I seem to recall one description of a battle where Roman scorpions proved decisive in defeating some attacking force somewhere in Germania. But descriptions of their actual use are really limited.This is mostly speculation from my part, but it's based on two facts:
1) We know there was a decent amount of anti-personel artillery in the legions
2) Descriptions of battles (outside of sieges) don't mention them during the actual description of battles [to my knowledge at least, please correct me if I'm wrong].
From that I'd guess that they were mostly 'operational' rather than 'tactical' weapons. By that I mean that they are used, either directly or the threat of them, to manipulate things before battle is engaged, but do relatively little during engagement. For example, say a Roman army wants to ford a medium sized river. Doing that with the enemy on the other side waiting for you is difficult. So you place the scorpions on your bank of the river and start shooting. The enemy won't stand there dying, so they clear out and give you some space to ford in peace. Scorpions are a great help, without technically being part of the battle. Same thing if you're facing a well formed enemy on a nice hill. Nobody wants to charge up that, so you belt them with scorpion bolts until they decide to fight on the flat bit of ground you've chosen.

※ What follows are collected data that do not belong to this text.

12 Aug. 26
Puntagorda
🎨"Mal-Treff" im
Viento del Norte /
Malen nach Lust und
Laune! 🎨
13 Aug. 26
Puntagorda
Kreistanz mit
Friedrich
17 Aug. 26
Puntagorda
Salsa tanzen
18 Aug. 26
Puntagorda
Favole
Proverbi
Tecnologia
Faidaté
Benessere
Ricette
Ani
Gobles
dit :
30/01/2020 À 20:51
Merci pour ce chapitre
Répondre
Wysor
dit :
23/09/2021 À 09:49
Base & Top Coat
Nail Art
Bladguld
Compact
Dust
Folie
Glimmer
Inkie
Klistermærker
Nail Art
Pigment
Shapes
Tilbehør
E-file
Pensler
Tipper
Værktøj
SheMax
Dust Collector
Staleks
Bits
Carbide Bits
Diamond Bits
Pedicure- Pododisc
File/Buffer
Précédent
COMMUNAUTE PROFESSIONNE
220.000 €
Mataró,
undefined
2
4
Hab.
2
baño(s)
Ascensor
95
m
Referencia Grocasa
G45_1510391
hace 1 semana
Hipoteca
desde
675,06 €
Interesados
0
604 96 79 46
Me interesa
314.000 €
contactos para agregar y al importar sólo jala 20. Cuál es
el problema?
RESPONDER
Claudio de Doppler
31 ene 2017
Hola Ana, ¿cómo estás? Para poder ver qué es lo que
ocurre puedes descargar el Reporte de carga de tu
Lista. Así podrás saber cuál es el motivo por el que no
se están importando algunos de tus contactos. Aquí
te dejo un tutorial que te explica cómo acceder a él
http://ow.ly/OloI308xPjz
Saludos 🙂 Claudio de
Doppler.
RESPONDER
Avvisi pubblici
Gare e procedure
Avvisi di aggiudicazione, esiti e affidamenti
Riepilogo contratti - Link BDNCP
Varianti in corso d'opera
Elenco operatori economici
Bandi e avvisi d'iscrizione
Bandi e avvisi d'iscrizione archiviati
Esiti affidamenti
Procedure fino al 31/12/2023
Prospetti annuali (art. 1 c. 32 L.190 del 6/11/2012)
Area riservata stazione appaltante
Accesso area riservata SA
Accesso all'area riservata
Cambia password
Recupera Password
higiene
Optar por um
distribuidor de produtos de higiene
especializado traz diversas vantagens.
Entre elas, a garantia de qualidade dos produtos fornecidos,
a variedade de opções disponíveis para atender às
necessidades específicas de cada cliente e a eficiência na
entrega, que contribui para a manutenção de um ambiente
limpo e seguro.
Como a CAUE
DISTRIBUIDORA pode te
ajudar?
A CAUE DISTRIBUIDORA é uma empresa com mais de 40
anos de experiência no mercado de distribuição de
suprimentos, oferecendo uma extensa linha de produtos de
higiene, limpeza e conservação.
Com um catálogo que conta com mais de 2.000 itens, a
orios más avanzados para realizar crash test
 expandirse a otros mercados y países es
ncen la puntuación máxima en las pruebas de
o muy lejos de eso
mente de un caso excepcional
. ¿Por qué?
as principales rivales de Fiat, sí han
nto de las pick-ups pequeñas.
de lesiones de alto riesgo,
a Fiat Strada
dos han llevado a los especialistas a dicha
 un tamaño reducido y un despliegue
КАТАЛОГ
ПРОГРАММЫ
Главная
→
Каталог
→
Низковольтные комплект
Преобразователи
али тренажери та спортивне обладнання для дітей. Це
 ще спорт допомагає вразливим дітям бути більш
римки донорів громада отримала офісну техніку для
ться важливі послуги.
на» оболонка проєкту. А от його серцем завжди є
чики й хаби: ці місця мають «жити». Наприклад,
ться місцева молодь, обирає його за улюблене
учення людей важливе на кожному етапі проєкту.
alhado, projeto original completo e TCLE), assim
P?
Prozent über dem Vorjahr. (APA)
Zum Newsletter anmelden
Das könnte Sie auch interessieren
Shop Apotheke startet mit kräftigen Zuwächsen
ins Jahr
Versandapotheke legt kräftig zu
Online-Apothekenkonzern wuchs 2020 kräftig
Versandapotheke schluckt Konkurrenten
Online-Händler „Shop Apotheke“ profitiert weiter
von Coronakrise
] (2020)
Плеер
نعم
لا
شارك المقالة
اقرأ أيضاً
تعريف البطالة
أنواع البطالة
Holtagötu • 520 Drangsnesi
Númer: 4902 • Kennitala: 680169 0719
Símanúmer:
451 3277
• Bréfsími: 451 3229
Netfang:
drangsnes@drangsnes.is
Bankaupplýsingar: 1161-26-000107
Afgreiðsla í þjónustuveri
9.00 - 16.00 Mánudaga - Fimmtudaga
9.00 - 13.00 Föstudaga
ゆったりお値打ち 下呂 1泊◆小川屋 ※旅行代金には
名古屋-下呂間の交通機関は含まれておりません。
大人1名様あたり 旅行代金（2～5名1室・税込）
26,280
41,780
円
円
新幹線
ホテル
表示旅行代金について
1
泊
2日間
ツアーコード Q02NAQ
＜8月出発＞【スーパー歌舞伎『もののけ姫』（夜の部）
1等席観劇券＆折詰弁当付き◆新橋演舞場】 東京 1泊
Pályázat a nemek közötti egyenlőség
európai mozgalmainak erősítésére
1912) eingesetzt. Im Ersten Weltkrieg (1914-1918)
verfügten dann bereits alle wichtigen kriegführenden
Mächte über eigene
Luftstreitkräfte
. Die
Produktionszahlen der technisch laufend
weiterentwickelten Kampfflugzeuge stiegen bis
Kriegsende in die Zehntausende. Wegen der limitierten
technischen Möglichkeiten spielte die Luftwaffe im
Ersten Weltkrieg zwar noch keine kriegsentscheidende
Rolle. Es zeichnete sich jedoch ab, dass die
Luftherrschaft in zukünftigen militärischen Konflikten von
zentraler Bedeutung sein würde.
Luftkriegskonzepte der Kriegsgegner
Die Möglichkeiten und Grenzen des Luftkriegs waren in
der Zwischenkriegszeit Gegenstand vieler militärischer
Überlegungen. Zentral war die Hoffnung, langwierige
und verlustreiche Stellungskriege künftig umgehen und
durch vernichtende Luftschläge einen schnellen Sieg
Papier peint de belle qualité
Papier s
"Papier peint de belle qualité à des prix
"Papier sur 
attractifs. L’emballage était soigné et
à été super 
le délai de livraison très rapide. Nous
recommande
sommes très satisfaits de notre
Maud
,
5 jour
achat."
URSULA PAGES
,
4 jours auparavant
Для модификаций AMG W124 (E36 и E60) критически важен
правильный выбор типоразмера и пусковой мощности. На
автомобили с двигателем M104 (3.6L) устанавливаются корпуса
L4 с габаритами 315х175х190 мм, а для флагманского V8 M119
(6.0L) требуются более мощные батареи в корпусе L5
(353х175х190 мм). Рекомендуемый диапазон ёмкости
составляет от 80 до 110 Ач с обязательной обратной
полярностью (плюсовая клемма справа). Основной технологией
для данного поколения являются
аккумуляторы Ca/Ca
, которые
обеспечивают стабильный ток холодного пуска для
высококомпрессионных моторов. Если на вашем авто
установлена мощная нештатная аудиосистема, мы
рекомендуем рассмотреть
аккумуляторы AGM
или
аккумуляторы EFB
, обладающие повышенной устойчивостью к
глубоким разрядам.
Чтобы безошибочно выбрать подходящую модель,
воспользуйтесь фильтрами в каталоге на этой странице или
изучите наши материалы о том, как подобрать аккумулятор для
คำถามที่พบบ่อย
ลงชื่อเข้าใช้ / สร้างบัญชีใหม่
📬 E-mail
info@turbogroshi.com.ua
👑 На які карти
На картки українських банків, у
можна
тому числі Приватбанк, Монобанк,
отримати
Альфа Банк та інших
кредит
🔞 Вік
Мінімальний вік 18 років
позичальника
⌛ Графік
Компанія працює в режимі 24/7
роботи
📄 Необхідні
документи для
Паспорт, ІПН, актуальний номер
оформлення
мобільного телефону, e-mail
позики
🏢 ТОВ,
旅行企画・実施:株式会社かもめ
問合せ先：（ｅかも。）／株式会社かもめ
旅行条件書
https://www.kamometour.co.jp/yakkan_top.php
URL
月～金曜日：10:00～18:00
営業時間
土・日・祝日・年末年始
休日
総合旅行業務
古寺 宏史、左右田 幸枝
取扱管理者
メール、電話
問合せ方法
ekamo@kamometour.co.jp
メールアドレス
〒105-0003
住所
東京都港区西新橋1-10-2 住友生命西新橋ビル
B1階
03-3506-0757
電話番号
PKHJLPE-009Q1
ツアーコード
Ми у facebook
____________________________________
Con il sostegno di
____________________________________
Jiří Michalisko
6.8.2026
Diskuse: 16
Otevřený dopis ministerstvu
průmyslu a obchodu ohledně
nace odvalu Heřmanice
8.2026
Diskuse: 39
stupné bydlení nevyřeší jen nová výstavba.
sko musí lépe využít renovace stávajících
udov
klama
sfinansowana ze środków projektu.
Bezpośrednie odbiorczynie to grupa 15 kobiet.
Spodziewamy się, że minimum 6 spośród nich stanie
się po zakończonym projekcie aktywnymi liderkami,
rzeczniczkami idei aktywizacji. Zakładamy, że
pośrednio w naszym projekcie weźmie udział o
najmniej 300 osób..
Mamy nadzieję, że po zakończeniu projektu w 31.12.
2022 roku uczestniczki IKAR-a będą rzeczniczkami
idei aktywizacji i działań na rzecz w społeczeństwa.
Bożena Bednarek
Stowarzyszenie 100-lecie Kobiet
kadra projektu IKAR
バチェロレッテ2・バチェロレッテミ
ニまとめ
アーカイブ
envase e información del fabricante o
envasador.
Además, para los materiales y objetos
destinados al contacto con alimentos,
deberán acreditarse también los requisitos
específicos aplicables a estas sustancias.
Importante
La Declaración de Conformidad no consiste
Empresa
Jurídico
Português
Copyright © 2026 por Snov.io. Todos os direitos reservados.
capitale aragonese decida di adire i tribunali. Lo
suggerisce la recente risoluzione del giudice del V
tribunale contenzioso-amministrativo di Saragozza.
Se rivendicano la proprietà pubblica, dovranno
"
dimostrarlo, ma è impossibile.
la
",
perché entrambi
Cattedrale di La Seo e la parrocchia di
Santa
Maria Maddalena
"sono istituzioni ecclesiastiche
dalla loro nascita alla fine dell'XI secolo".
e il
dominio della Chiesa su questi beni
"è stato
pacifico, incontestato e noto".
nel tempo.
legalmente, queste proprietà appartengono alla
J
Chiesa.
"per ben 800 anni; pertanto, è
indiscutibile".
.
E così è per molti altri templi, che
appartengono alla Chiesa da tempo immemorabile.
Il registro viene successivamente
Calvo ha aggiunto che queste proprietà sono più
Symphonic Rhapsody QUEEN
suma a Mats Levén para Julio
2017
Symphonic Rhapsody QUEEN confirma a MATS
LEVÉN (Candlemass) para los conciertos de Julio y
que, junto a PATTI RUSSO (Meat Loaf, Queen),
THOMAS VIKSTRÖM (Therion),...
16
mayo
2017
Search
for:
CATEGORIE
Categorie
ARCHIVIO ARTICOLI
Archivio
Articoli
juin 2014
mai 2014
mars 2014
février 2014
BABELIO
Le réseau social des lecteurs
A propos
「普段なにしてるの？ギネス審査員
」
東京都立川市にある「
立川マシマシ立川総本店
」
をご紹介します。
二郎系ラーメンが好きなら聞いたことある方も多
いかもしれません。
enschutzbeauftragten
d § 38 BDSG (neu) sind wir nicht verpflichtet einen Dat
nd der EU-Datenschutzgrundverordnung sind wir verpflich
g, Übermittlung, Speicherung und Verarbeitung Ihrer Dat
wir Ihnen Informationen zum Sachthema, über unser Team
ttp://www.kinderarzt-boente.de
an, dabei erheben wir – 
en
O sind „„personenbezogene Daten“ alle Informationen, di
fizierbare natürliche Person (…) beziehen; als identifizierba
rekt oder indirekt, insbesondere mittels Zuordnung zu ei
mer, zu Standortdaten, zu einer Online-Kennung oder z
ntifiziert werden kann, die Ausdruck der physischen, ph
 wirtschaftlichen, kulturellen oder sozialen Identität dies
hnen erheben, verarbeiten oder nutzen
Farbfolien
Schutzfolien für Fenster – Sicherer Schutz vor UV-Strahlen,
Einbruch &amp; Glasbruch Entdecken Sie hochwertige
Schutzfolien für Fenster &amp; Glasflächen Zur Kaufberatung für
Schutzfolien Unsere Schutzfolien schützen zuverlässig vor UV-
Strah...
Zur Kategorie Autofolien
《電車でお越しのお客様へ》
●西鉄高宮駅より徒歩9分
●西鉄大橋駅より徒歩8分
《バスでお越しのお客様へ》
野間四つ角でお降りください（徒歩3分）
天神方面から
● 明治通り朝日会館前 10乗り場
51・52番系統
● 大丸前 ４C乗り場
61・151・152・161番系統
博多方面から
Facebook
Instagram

In all those cases you'd want to deploy them towards the edge of their range, all at once. That means in front of your battle line, but with enough of a infantry/cavalry escort to keep them safe. As soon as the enemy responds to them, you can pack them up to the rear nice and safe. They're not there like napoleonic artillery to inflict casualties, but more as an area denial/manipulation weapon.
Incidentally, are there reports in antiquity of two armies with comparable field artillery engaging each other?